Rz. 8

Für die Berechnung der Einrede ist auf den Zeitpunkt des Erbfalls abzustellen. Der Wert des Pflichtteils wird zum Zeitpunkt des Erbfalls ermittelt, § 2311 BGB. Für den Pflichtteilsergänzungsanspruch kann wegen des Niederstwertprinzips des § 2325 Abs. 2 BGB allenfalls noch auf den Wert im Zeitpunkt der Schenkung abgestellt werden. Umstände aus der Zeit nach dem Erbfall sind i.d.R. nicht erheblich.[16] Kommt es nach dem Erbfall zu einem Wertverfall des Nachlasses, hätte der Erbe jedoch die Pflichtteilsergänzungsansprüche Dritter zum Zeitpunkt des Erbfalls erfüllen können, so ist fraglich, ob er auch in diesem Fall seinen konkreten Pflichtteil verteidigen darf.

 

Rz. 9

Nach der Rspr. des BGH ist dies der Fall.[17] Der Erbe kann entsprechend § 1990 BGB die Dürftigkeitseinrede erheben und darf seinen Gesamtpflichtteil vorneweg aus dem Nachlass entnehmen, §§ 1978 Abs. 3, 1991 Abs. 1 BGB. Nach dieser Rspr. des BGH ist der Nachlass bereits dürftig, wenn seine Werthaltigkeit gerade noch zur Befriedigung des Gesamtpflichtteils des pflichtteilsberechtigten Erben ausreicht. Die Rspr. des BGH ist mit dem Stichtagsprinzip des § 2311 BGB nicht zu vereinbaren, nach welchem Wertveränderungen des Nachlasses grundsätzlich in den Risikobereich des Erben fallen. Wertschwankungen wirken sich auf die Höhe des ordentlichen Pflichtteils somit nicht aus. Die Rspr. des BGH führt zu einer Ungleichbehandlung der "Haftung des pflichtteilsberechtigten Erben in Bezug auf ordentlichen Pflichtteil und Pflichtteilsergänzungsanspruch". Der pflichtteilsberechtigte Erbe könnte die Durchsetzbarkeit der Pflichtteilsergänzungsansprüche dritter Personen durch Einflussnahme auf den Nachlass manipulieren.[18] Wertsteigerungen des Nachlasses haben keinen Einfluss auf Umfang und Bestehen der Einrede.[19]

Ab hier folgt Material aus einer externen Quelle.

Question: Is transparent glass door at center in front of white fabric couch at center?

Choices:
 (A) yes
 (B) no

[16] Soergel/Dieckmann, § 2328 Rn 9.
[17] BGHZ 85, 274, 287 = FamRZ 1983, 377 = NJW 1983, 1485.
[18] Soergel/Dieckmann, § 2328 Rn 8.
[19] Vgl. Soergel/Dieckmann, § 2328 Rn 7; Staudinger/Olshausen, § 2328 Rn 10; Schindler, Pflichtteilsberechtigter Erbe, Rn 654 f.